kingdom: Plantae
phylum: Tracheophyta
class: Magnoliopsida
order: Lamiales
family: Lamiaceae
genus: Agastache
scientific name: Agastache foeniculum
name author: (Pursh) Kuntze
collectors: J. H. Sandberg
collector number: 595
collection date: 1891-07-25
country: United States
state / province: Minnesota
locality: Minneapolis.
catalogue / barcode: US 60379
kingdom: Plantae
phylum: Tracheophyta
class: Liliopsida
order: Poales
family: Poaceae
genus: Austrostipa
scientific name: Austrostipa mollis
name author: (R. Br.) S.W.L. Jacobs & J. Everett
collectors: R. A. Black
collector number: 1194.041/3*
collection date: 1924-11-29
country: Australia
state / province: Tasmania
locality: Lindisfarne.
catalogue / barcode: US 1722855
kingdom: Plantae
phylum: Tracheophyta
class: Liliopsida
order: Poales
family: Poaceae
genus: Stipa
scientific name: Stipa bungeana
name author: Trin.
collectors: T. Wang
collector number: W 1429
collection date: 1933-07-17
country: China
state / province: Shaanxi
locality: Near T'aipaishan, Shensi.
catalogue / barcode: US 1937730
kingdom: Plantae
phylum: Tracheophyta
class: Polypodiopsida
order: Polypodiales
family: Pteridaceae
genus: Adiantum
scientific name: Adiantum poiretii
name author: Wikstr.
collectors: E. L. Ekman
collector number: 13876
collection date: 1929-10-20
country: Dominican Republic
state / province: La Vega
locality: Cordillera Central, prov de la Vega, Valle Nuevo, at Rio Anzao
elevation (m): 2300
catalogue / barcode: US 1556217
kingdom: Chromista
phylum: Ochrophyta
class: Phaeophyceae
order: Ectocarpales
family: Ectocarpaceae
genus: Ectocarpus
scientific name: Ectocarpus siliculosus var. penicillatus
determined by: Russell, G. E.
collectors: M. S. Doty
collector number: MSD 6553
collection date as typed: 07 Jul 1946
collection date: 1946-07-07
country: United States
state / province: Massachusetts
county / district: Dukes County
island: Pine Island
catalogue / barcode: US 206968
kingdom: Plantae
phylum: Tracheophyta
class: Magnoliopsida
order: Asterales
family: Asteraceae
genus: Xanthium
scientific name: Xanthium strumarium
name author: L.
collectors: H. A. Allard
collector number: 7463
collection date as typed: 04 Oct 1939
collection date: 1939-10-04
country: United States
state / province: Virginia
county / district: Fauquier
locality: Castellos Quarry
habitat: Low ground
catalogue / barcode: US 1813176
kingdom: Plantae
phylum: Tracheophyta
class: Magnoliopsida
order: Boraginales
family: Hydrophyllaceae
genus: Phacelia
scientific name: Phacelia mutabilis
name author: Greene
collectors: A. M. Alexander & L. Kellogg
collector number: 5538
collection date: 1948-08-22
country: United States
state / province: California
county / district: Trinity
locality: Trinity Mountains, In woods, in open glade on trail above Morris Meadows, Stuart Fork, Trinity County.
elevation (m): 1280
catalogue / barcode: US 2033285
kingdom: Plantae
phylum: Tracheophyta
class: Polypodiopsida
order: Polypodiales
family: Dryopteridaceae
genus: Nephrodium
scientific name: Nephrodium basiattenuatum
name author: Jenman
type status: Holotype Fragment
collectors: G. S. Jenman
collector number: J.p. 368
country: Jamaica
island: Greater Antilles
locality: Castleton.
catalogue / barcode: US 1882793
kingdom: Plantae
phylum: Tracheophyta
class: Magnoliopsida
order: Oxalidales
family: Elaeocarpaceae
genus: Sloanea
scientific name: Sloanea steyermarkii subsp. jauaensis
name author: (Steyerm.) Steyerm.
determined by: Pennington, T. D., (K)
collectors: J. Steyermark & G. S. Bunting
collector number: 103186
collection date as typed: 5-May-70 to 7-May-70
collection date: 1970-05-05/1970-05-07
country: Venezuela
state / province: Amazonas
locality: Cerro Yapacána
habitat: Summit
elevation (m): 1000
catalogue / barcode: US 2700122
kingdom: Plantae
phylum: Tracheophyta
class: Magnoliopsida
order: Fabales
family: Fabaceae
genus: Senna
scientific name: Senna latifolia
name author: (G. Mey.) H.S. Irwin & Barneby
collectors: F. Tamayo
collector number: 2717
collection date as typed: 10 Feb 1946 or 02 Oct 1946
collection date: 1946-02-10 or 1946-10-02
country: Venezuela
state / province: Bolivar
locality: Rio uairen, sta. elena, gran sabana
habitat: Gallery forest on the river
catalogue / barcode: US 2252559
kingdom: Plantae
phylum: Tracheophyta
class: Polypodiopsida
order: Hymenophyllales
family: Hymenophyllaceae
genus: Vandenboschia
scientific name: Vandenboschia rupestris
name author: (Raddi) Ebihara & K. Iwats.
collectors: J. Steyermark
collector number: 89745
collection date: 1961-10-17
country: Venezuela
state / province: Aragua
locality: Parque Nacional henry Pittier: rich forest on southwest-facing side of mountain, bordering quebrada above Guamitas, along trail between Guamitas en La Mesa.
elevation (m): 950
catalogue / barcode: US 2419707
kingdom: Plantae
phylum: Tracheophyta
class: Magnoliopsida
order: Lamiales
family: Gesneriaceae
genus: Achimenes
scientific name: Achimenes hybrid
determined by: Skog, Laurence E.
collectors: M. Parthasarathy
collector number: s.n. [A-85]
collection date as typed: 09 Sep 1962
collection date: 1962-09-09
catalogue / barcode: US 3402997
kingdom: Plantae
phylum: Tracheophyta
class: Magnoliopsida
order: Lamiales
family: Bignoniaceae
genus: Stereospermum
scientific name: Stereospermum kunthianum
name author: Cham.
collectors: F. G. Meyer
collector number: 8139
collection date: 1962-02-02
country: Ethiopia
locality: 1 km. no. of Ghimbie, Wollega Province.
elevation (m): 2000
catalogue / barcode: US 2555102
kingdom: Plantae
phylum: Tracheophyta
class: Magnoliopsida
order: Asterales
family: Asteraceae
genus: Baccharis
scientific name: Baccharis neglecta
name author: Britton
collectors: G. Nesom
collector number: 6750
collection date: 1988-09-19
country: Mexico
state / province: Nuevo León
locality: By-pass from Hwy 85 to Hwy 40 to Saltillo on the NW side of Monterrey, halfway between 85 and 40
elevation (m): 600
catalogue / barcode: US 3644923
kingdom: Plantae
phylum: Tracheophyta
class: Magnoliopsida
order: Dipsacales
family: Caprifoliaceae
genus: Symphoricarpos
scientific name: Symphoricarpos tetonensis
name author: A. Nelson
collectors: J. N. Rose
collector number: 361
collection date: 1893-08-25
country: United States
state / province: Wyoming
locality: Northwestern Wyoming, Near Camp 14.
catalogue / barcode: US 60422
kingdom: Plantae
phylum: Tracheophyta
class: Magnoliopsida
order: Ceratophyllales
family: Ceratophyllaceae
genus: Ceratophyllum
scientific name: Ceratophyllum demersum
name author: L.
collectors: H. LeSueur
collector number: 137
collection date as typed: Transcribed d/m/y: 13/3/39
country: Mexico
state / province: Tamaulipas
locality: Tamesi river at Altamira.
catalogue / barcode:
:::
**PROBLEM DETAILS:** Please rename "collectors" to "collected by" throughout the entries above and give all their lines again, leaving everything else unchanged.

**RESPONSE TO THE EXERCISE:**
kingdom: Plantae
phylum: Tracheophyta
class: Magnoliopsida
order: Lamiales
family: Lamiaceae
genus: Agastache
scientific name: Agastache foeniculum
name author: (Pursh) Kuntze
collected by: J. H. Sandberg
collector number: 595
collection date: 1891-07-25
country: United States
state / province: Minnesota
locality: Minneapolis.
catalogue / barcode: US 60379
kingdom: Plantae
phylum: Tracheophyta
class: Liliopsida
order: Poales
family: Poaceae
genus: Austrostipa
scientific name: Austrostipa mollis
name author: (R. Br.) S.W.L. Jacobs & J. Everett
collected by: R. A. Black
collector number: 1194.041/3*
collection date: 1924-11-29
country: Australia
state / province: Tasmania
locality: Lindisfarne.
catalogue / barcode: US 1722855
kingdom: Plantae
phylum: Tracheophyta
class: Liliopsida
order: Poales
family: Poaceae
genus: Stipa
scientific name: Stipa bungeana
name author: Trin.
collected by: T. Wang
collector number: W 1429
collection date: 1933-07-17
country: China
state / province: Shaanxi
locality: Near T'aipaishan, Shensi.
catalogue / barcode: US 1937730
kingdom: Plantae
phylum: Tracheophyta
class: Polypodiopsida
order: Polypodiales
family: Pteridaceae
genus: Adiantum
scientific name: Adiantum poiretii
name author: Wikstr.
collected by: E. L. Ekman
collector number: 13876
collection date: 1929-10-20
country: Dominican Republic
state / province: La Vega
locality: Cordillera Central, prov de la Vega, Valle Nuevo, at Rio Anzao
elevation (m): 2300
catalogue / barcode: US 1556217
kingdom: Chromista
phylum: Ochrophyta
class: Phaeophyceae
order: Ectocarpales
family: Ectocarpaceae
genus: Ectocarpus
scientific name: Ectocarpus siliculosus var. penicillatus
determined by: Russell, G. E.
collected by: M. S. Doty
collector number: MSD 6553
collection date as typed: 07 Jul 1946
collection date: 1946-07-07
country: United States
state / province: Massachusetts
county / district: Dukes County
island: Pine Island
catalogue / barcode: US 206968
kingdom: Plantae
phylum: Tracheophyta
class: Magnoliopsida
order: Asterales
family: Asteraceae
genus: Xanthium
scientific name: Xanthium strumarium
name author: L.
collected by: H. A. Allard
collector number: 7463
collection date as typed: 04 Oct 1939
collection date: 1939-10-04
country: United States
state / province: Virginia
county / district: Fauquier
locality: Castellos Quarry
habitat: Low ground
catalogue / barcode: US 1813176
kingdom: Plantae
phylum: Tracheophyta
class: Magnoliopsida
order: Boraginales
family: Hydrophyllaceae
genus: Phacelia
scientific name: Phacelia mutabilis
name author: Greene
collected by: A. M. Alexander & L. Kellogg
collector number: 5538
collection date: 1948-08-22
country: United States
state / province: California
county / district: Trinity
locality: Trinity Mountains, In woods, in open glade on trail above Morris Meadows, Stuart Fork, Trinity County.
elevation (m): 1280
catalogue / barcode: US 2033285
kingdom: Plantae
phylum: Tracheophyta
class: Polypodiopsida
order: Polypodiales
family: Dryopteridaceae
genus: Nephrodium
scientific name: Nephrodium basiattenuatum
name author: Jenman
type status: Holotype Fragment
collected by: G. S. Jenman
collector number: J.p. 368
country: Jamaica
island: Greater Antilles
locality: Castleton.
catalogue / barcode: US 1882793
kingdom: Plantae
phylum: Tracheophyta
class: Magnoliopsida
order: Oxalidales
family: Elaeocarpaceae
genus: Sloanea
scientific name: Sloanea steyermarkii subsp. jauaensis
name author: (Steyerm.) Steyerm.
determined by: Pennington, T. D., (K)
collected by: J. Steyermark & G. S. Bunting
collector number: 103186
collection date as typed: 5-May-70 to 7-May-70
collection date: 1970-05-05/1970-05-07
country: Venezuela
state / province: Amazonas
locality: Cerro Yapacána
habitat: Summit
elevation (m): 1000
catalogue / barcode: US 2700122
kingdom: Plantae
phylum: Tracheophyta
class: Magnoliopsida
order: Fabales
family: Fabaceae
genus: Senna
scientific name: Senna latifolia
name author: (G. Mey.) H.S. Irwin & Barneby
collected by: F. Tamayo
collector number: 2717
collection date as typed: 10 Feb 1946 or 02 Oct 1946
collection date: 1946-02-10 or 1946-10-02
country: Venezuela
state / province: Bolivar
locality: Rio uairen, sta. elena, gran sabana
habitat: Gallery forest on the river
catalogue / barcode: US 2252559
kingdom: Plantae
phylum: Tracheophyta
class: Polypodiopsida
order: Hymenophyllales
family: Hymenophyllaceae
genus: Vandenboschia
scientific name: Vandenboschia rupestris
name author: (Raddi) Ebihara & K. Iwats.
collected by: J. Steyermark
collector number: 89745
collection date: 1961-10-17
country: Venezuela
state / province: Aragua
locality: Parque Nacional henry Pittier: rich forest on southwest-facing side of mountain, bordering quebrada above Guamitas, along trail between Guamitas en La Mesa.
elevation (m): 950
catalogue / barcode: US 2419707
kingdom: Plantae
phylum: Tracheophyta
class: Magnoliopsida
order: Lamiales
family: Gesneriaceae
genus: Achimenes
scientific name: Achimenes hybrid
determined by: Skog, Laurence E.
collected by: M. Parthasarathy
collector number: s.n. [A-85]
collection date as typed: 09 Sep 1962
collection date: 1962-09-09
catalogue / barcode: US 3402997
kingdom: Plantae
phylum: Tracheophyta
class: Magnoliopsida
order: Lamiales
family: Bignoniaceae
genus: Stereospermum
scientific name: Stereospermum kunthianum
name author: Cham.
collected by: F. G. Meyer
collector number: 8139
collection date: 1962-02-02
country: Ethiopia
locality: 1 km. no. of Ghimbie, Wollega Province.
elevation (m): 2000
catalogue / barcode: US 2555102
kingdom: Plantae
phylum: Tracheophyta
class: Magnoliopsida
order: Asterales
family: Asteraceae
genus: Baccharis
scientific name: Baccharis neglecta
name author: Britton
collected by: G. Nesom
collector number: 6750
collection date: 1988-09-19
country: Mexico
state / province: Nuevo León
locality: By-pass from Hwy 85 to Hwy 40 to Saltillo on the NW side of Monterrey, halfway between 85 and 40
elevation (m): 600
catalogue / barcode: US 3644923
kingdom: Plantae
phylum: Tracheophyta
class: Magnoliopsida
order: Dipsacales
family: Caprifoliaceae
genus: Symphoricarpos
scientific name: Symphoricarpos tetonensis
name author: A. Nelson
collected by: J. N. Rose
collector number: 361
collection date: 1893-08-25
country: United States
state / province: Wyoming
locality: Northwestern Wyoming, Near Camp 14.
catalogue / barcode: US 60422
kingdom: Plantae
phylum: Tracheophyta
class: Magnoliopsida
order: Ceratophyllales
family: Ceratophyllaceae
genus: Ceratophyllum
scientific name: Ceratophyllum demersum
name author: L.
collected by: H. LeSueur
collector number: 137
collection date as typed: Transcribed d/m/y: 13/3/39
country: Mexico
state / province: Tamaulipas
locality: Tamesi river at Altamira.
catalogue / barcode:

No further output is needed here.